The Taliban’s statement also said the signing of the peace deal would be followed by intra-Afghan talks with various political parties in the country. Nato secretary general Jens Stoltenberg said, “This could pave the way for negotiations among Afghans, sustainable peace, and ensuring the country is never again a safe haven for terrorists.”
Any agreement struck during negotiations between US and Taliban representatives could secure a peace deal that would lead to a withdrawal of American forces from Afghanistan.
There are probably as many “Talibans” as there are Pashtun families in the Federally Administered Tribal Area (FATA) in Pakistan. When a good friend of mine was there, the worst Taliban family were the Haqqani and the second worse was Gulbuddin Hekmatyar, founder and current leader of the Hezb-e-Islami Gulbuddin (HIG).
The HIG are now part of President Ghani’s government and have been for a few years now. Western European countries have pushed governance and judicial nonsense down the Afghan’s throats following the Rome Conference in 2002. Unfortunately, Afghan society has its own way of working with a layered bureaucratic system of government that works like a weak monarchy.

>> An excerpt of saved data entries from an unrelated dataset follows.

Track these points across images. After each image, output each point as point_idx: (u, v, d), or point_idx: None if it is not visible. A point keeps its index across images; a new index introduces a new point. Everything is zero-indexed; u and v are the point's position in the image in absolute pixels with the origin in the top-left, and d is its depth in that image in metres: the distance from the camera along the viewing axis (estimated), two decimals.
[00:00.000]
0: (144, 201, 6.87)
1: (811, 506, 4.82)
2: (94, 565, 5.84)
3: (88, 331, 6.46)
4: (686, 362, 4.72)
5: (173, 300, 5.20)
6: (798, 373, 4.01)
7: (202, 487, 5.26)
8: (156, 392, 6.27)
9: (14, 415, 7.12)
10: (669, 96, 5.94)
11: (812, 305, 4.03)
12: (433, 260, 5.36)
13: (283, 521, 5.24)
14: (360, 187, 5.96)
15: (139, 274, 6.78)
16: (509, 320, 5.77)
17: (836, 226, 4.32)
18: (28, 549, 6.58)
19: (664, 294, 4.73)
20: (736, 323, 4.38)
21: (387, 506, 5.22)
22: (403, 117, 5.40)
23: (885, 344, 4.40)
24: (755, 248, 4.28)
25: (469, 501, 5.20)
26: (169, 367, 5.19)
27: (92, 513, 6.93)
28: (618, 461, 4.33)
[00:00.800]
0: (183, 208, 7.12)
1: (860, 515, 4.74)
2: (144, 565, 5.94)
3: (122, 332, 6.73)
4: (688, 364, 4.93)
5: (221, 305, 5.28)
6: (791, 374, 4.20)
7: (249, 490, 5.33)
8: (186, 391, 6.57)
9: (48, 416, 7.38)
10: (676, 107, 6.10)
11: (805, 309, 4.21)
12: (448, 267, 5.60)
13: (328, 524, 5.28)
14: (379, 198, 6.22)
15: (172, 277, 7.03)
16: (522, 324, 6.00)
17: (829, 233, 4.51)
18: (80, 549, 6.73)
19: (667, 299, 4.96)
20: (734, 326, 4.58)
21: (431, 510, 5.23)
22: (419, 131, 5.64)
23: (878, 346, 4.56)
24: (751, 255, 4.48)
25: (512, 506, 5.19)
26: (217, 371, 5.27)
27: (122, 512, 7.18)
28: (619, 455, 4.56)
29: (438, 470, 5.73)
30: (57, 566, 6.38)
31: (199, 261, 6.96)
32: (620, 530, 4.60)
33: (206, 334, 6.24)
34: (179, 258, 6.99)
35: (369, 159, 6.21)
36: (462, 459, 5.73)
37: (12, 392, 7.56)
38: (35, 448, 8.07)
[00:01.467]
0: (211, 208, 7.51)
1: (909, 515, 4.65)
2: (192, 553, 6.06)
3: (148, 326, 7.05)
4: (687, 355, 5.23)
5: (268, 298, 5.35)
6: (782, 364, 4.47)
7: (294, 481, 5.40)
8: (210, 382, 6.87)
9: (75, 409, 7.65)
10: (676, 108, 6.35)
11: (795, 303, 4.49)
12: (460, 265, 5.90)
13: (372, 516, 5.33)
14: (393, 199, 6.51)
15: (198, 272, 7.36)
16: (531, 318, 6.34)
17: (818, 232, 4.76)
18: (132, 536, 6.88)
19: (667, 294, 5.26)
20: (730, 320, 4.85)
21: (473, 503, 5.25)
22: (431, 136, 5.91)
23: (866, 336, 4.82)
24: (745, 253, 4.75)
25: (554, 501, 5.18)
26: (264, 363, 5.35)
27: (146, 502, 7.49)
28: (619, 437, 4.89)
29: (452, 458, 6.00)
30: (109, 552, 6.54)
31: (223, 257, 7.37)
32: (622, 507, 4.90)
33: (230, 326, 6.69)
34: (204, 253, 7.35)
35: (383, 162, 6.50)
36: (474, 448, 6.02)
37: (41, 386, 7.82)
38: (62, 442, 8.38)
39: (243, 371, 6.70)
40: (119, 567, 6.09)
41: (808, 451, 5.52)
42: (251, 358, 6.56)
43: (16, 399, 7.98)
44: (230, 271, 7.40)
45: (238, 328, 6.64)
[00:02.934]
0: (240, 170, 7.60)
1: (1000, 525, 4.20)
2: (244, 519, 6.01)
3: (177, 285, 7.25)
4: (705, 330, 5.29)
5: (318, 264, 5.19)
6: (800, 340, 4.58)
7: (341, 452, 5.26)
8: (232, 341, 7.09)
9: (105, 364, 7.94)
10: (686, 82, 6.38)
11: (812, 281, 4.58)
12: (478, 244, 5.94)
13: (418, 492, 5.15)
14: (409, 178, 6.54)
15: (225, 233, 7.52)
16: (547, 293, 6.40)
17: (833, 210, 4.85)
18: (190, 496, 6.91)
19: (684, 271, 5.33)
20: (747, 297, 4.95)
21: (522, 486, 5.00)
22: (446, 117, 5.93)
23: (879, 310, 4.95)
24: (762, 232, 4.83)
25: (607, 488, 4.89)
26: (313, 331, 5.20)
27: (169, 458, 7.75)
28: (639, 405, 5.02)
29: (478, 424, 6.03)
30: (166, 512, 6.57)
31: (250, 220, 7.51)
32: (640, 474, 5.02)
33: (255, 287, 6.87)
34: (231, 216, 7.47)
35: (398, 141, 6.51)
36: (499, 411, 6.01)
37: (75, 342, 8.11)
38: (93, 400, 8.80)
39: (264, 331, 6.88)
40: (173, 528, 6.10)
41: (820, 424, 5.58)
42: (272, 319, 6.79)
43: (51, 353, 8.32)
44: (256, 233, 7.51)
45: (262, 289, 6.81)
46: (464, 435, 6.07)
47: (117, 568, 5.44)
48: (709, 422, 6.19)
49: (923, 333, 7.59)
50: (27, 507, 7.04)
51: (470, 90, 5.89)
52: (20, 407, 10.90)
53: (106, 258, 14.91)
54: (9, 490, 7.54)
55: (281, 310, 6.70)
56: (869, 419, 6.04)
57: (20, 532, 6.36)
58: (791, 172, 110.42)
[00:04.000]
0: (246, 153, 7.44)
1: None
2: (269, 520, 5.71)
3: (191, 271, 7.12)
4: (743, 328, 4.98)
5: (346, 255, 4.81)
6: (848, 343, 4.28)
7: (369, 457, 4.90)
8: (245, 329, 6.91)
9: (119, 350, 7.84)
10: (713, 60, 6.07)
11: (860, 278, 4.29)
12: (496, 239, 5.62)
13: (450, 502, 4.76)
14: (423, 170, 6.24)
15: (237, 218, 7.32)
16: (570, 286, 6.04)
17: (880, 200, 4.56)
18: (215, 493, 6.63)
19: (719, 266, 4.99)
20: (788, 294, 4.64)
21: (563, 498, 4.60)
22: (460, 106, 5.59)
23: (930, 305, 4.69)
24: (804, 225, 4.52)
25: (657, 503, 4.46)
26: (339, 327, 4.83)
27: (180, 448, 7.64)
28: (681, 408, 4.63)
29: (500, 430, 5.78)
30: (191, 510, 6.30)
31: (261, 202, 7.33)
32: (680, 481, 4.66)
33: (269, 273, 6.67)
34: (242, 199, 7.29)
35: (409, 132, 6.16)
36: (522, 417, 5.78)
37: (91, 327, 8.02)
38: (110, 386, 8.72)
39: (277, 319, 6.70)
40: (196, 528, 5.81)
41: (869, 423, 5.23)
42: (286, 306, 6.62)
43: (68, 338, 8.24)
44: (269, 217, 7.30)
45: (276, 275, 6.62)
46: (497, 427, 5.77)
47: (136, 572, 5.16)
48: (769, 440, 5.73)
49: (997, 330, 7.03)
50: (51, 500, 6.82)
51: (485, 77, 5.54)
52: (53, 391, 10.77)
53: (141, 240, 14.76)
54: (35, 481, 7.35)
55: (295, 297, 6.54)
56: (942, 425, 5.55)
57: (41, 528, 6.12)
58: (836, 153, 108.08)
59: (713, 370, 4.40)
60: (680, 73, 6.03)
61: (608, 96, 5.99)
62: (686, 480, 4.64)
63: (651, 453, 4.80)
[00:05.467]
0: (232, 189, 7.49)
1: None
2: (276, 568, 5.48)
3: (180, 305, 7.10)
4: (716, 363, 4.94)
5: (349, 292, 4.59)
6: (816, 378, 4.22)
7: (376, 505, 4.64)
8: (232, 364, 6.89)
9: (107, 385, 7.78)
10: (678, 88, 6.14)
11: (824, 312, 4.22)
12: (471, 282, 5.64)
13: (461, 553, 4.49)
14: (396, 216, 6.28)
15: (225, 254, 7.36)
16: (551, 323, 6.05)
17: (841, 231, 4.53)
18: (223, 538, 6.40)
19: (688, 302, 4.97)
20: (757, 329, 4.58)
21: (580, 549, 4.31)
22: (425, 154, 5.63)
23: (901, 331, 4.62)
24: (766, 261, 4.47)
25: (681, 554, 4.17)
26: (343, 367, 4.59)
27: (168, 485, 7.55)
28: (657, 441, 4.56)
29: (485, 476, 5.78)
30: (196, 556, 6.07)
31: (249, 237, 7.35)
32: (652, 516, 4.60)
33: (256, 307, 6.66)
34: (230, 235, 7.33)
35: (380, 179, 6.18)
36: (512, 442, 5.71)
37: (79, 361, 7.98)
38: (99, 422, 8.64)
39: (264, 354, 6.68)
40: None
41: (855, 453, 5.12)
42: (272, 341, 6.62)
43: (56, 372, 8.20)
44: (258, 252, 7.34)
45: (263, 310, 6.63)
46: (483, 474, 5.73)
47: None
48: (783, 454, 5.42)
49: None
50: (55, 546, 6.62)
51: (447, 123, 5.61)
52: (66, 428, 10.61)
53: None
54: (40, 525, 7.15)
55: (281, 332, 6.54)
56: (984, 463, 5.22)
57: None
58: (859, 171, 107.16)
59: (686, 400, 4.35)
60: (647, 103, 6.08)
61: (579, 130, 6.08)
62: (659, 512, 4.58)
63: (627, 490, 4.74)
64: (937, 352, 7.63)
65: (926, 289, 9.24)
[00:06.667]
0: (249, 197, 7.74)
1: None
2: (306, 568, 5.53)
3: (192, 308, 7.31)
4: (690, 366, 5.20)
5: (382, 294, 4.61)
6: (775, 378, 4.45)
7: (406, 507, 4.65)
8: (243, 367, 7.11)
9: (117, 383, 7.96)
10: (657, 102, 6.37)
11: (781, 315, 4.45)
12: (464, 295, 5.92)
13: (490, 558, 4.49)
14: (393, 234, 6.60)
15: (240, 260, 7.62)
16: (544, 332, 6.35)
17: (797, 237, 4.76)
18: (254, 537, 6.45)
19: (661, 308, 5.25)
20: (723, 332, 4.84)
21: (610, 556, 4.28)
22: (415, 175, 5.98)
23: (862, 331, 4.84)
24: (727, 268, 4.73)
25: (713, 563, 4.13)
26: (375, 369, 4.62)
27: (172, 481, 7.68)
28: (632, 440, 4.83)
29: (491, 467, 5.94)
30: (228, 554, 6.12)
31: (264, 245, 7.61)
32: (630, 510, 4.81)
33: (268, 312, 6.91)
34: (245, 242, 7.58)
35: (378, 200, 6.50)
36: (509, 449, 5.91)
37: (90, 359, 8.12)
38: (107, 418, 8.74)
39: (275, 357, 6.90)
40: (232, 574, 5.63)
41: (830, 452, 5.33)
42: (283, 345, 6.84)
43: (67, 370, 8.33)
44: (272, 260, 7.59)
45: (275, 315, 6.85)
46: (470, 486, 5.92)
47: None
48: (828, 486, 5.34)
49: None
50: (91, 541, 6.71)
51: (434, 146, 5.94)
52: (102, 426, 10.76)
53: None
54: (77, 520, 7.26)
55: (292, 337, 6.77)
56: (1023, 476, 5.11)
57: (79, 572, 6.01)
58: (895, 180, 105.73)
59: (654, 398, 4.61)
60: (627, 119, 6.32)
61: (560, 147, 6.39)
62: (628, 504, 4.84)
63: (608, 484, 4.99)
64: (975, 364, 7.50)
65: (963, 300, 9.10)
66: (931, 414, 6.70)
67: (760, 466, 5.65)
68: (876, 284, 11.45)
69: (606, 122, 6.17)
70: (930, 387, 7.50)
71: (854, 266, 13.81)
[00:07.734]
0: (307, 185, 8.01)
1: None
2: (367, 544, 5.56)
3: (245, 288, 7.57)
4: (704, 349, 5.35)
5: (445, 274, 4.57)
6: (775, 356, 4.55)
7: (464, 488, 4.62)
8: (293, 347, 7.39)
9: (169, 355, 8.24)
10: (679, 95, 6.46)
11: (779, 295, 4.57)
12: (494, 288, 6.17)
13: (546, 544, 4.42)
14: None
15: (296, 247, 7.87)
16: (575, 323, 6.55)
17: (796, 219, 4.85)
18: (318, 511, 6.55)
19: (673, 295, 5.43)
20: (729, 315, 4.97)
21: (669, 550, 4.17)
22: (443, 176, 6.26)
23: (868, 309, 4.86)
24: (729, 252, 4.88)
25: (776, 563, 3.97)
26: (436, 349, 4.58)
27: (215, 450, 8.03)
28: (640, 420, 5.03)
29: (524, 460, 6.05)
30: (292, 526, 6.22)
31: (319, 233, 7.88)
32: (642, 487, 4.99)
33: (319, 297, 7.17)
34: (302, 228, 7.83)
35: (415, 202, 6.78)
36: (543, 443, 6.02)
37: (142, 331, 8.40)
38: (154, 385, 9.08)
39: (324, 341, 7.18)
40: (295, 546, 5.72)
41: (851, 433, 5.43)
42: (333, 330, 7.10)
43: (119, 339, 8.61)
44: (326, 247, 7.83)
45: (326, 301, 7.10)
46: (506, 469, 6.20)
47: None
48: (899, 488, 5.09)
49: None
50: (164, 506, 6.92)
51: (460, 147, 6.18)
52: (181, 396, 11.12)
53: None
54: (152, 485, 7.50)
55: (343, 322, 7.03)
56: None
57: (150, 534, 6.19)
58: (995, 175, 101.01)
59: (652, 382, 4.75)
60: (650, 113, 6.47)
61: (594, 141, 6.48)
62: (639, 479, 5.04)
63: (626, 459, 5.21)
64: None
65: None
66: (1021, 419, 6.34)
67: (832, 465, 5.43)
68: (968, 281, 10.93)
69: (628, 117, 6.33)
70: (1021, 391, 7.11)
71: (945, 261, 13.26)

No surprises about the system of governance as after the chaos resulting from the fall of the Durrani Empire in 1826, emerged the Barakzai dynasty which ruled modern day Afghanistan until 1973 when the last monarch Mohammed Zahir Shah was deposed on July 17, 1973.

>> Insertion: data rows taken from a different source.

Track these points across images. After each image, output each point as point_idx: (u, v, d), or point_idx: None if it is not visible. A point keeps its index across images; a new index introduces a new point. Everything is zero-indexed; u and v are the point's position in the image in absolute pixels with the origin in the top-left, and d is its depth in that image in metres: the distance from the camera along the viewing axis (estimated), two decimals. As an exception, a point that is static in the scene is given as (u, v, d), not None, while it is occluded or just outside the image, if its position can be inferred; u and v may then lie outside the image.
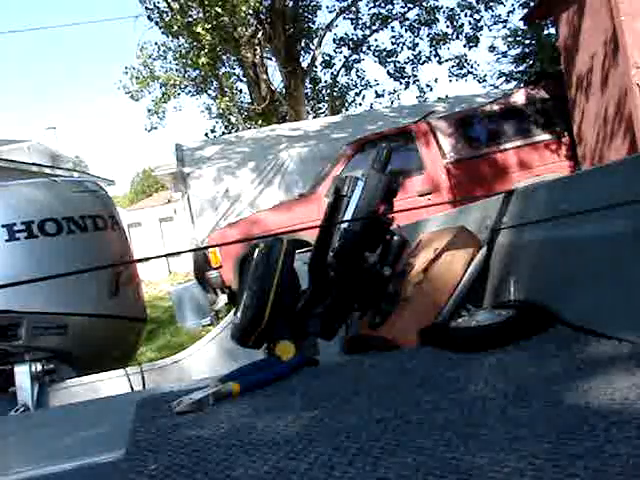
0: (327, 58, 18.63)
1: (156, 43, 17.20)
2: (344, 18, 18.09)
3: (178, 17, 14.97)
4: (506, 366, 0.60)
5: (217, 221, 10.44)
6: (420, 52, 18.32)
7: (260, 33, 16.22)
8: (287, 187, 10.44)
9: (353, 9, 17.94)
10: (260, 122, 16.41)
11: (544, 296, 0.77)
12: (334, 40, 18.35)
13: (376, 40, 18.46)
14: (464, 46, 17.75)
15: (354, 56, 18.69)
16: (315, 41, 17.60)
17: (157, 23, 16.01)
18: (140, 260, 3.65)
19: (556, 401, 0.47)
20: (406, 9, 17.83)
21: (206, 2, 14.08)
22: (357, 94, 19.18)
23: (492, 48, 17.17)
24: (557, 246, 0.75)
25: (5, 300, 1.89)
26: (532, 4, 11.76)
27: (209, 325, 6.81)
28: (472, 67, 18.16)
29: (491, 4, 16.74)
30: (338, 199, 0.92)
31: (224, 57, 17.19)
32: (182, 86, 17.54)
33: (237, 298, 0.88)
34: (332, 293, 0.89)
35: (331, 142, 10.47)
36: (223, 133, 17.22)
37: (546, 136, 7.44)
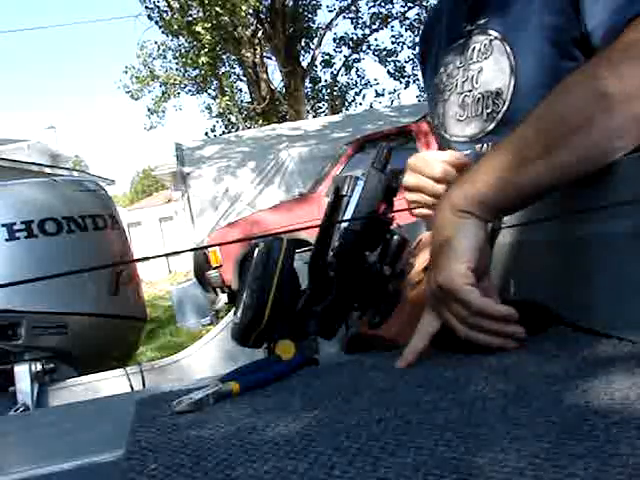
0: (327, 57, 18.68)
1: (156, 42, 17.24)
2: (344, 17, 18.13)
3: (178, 16, 14.99)
4: (506, 366, 0.60)
5: (217, 221, 10.44)
6: (420, 51, 18.33)
7: (260, 33, 16.23)
8: (287, 187, 10.45)
9: (353, 8, 17.97)
10: (260, 122, 16.43)
11: (544, 296, 0.76)
12: (334, 39, 18.43)
13: (376, 39, 18.64)
14: (464, 45, 17.73)
15: (354, 55, 18.74)
16: (315, 40, 17.64)
17: (157, 22, 16.03)
18: (140, 260, 3.65)
19: (556, 401, 0.47)
20: (406, 8, 17.86)
21: (206, 1, 14.09)
22: (357, 93, 19.22)
23: (492, 48, 17.15)
24: (557, 246, 0.75)
25: (5, 300, 1.90)
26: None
27: (209, 325, 6.82)
28: (472, 67, 18.14)
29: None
30: (338, 198, 0.92)
31: (224, 56, 17.20)
32: (182, 85, 17.56)
33: (237, 298, 0.87)
34: (332, 293, 0.88)
35: (331, 142, 10.47)
36: (223, 132, 17.24)
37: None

The country is carved up into provinces which in turn are each carved up into districts. It is a type of feudalism, in which local tribal chieftains and elders maintain power and constantly jockey for more power at their neighbour’s expense. They are the district governors. Above them are the princes and the provincial governors. Since there are now no kings it is now Ghani who calls the shots.
The northern Provinces are less “Islamic,” although they are all Muslims. The Tajiks and old Russian-backed minorities are in the north where Mazar is capital. The Western Provinces are Iranian influenced, and the Afghan version of the Shia is practised by the Hazara with Herat the capital. The Pashtuns, who previously maintained the monarchy, are in the east and south. The two big Pashtun capitals are Kandahar in the south and Jalalabad in the east.
The northern tribes and the Hazara especially were brutalised under the Taliban regime after the Russians withdrew and the Taliban won the ensuing civil war. Today, the Taliban is dominated by the Pashtun who are the poorest and least educated. The northern tribes and Hazara are the most educated and economically developed.
And there are a couple of thousand years of nonsense weaved into this carpet. Ever wonder why the Afghan time zone is what it is? Or the two official languages? Dari is nothing more than Farsi with an Afghan twist. But Afghans do not want to admit they are speaking Farsi. And Pashto, which is the language of the Pashtun; well that is the Pakistani language in the Federally Administered Tribal Areas.
Any volunteers to lead a peace agreement.